VERIFIQUE SUA COMPREENSÃO:
a) Responda às perguntas abaixo com base no trecho sobre arte e psicanálise.
(i) Segundo o trecho, a partir de que não se faz análise?
(ii) Qual é o título do livro de J. D. Nasio que o trecho aborda?
(iii) Que nome Freud deu à via pela qual a psicanálise aborda o ato criativo?
b) Transcreva do trecho sobre arte e psicanálise a parte que começa em "Não existe psicanálise" e termina em "uma função inaugural.".

TRECHO DO TEXTO:

──────────────────────────────

Convidada a apresentar uma questão tão vulcânica quanto delicada – o diálogo ruidoso entre a arte e a psicanálise – começo por embaralhar meu próprio lugar de enunciação de tal maneira que não me sinto previamente encaixada em nenhum lugar fixo: assumo minha deriva entre esses territórios como possibilidade de fricção ética.
É preciso lembrar do fundamental: mesmo que os artistas ensinem aos analistas, este é um enunciado que deve ser tomado com prudência pois não se faz análise a partir de uma obra de arte.
Não existe psicanálise aplicada. É a partir deste ponto que abordo 9 Lições Sobre Arte e Psicanálise, livro lançado por J. D. Nasio. A proposta para esta resenha veio de encontro à crítica que pretendo estabelecer. Desde sua criação, a psicanálise tem servido como instrumento para abordar o ato criativo através de uma via que Freud nomeou de sublimação. O termo, todavia, é usado sem o devido rigor, e a arte tem servido, na maioria dos casos, como ilustração para teoria psicanalítica. Lacan, por sua vez, formulou a idéia da criação a partir da presença de um vazio que viria desempenhar uma função inaugural.

──────────────────────────────

INFORMAÇÕES EXTRAÍDAS:
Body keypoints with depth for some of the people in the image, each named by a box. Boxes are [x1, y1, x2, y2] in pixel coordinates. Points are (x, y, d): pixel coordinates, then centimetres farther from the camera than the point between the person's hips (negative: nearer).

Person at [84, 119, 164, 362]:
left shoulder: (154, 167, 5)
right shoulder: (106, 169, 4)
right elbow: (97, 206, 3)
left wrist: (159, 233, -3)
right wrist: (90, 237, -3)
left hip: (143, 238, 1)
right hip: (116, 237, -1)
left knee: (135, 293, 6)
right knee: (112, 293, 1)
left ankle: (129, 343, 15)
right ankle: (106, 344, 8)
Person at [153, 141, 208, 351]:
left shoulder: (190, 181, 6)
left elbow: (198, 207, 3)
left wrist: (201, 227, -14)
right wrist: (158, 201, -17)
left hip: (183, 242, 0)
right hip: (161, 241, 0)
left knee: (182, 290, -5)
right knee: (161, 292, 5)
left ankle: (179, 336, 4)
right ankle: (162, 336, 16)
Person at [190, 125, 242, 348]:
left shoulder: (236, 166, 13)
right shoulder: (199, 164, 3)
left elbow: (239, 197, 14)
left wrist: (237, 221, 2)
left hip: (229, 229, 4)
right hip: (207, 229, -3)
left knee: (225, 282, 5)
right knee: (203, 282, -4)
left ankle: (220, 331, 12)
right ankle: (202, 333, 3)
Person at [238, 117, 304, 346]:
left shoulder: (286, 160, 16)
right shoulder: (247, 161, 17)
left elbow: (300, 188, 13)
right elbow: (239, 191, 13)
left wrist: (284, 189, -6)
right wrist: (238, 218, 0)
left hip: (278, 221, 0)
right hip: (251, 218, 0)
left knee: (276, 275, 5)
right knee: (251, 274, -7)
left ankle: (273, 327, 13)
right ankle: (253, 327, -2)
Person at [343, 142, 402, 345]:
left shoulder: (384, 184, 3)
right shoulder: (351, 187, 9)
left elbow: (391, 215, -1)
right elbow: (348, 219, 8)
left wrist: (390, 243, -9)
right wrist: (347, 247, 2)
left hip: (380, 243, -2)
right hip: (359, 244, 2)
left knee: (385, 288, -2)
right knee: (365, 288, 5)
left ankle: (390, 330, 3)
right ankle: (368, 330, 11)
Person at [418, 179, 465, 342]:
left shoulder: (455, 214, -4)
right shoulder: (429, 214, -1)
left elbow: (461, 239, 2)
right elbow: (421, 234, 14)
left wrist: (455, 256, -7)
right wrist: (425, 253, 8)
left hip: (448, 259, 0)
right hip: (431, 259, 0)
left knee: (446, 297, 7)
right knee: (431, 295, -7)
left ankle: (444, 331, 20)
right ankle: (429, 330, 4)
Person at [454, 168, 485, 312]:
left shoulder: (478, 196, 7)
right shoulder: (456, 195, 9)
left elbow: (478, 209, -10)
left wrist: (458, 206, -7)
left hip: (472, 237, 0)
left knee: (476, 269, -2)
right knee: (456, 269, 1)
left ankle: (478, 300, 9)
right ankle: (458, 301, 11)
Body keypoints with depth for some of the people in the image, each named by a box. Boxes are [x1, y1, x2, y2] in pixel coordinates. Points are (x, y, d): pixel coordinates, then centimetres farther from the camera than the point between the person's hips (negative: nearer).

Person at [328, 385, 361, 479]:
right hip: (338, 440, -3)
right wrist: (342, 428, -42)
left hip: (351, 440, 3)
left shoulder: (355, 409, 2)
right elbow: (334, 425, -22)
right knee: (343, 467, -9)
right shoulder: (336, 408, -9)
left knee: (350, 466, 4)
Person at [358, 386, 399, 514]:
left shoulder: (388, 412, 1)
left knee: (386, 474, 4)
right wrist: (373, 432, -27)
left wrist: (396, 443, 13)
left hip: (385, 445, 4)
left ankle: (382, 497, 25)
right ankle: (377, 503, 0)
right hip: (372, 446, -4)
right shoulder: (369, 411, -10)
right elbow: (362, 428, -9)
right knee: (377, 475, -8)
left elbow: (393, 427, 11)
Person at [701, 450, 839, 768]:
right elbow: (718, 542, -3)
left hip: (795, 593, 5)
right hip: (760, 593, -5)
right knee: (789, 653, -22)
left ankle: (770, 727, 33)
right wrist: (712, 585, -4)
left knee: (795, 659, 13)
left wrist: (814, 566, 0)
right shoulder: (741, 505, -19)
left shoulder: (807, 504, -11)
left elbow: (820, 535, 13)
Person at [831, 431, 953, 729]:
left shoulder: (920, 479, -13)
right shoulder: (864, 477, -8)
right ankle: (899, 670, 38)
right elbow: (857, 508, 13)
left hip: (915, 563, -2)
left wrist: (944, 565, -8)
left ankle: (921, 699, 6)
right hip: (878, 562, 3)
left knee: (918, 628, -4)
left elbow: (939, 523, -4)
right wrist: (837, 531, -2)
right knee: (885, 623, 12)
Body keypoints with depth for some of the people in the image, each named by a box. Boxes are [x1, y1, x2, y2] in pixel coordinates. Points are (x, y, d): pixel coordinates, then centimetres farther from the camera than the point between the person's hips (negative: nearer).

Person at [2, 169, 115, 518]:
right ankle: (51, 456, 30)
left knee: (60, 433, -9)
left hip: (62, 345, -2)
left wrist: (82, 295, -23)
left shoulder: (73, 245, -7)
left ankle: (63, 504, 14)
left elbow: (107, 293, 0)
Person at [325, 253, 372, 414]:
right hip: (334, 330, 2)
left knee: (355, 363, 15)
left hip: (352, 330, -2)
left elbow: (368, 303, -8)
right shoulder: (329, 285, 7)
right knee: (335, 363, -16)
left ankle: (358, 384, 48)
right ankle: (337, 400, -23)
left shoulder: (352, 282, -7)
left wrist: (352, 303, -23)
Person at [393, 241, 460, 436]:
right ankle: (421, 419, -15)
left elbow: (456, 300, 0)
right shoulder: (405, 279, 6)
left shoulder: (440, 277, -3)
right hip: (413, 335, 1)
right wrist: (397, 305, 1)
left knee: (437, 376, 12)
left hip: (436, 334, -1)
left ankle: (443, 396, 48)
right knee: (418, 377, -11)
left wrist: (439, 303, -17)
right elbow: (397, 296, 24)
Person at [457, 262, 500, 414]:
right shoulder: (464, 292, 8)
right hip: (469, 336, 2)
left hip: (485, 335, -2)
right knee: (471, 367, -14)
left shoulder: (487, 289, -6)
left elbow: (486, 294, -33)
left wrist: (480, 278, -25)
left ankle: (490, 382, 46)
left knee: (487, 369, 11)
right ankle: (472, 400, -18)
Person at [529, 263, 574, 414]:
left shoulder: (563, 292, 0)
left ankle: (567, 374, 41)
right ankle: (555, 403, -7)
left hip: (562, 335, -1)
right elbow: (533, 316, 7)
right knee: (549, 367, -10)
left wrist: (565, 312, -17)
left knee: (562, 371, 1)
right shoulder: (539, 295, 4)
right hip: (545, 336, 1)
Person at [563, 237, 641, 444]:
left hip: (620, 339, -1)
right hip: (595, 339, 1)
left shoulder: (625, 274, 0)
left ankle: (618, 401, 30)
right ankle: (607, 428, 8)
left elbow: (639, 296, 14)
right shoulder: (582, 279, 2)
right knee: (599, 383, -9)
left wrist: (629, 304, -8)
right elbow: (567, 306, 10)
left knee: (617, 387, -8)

──────────────────────────────

SOLUÇÕES:
a)
(i) A partir de uma obra de arte.
(ii) 9 Lições Sobre Arte e Psicanálise.
(iii) Sublimação.

b)
Não existe psicanálise aplicada. É a partir deste ponto que abordo 9 Lições Sobre Arte e Psicanálise, livro lançado por J. D. Nasio. A proposta para esta resenha veio de encontro à crítica que pretendo estabelecer. Desde sua criação, a psicanálise tem servido como instrumento para abordar o ato criativo através de uma via que Freud nomeou de sublimação. O termo, todavia, é usado sem o devido rigor, e a arte tem servido, na maioria dos casos, como ilustração para teoria psicanalítica. Lacan, por sua vez, formulou a idéia da criação a partir da presença de um vazio que viria desempenhar uma função inaugural.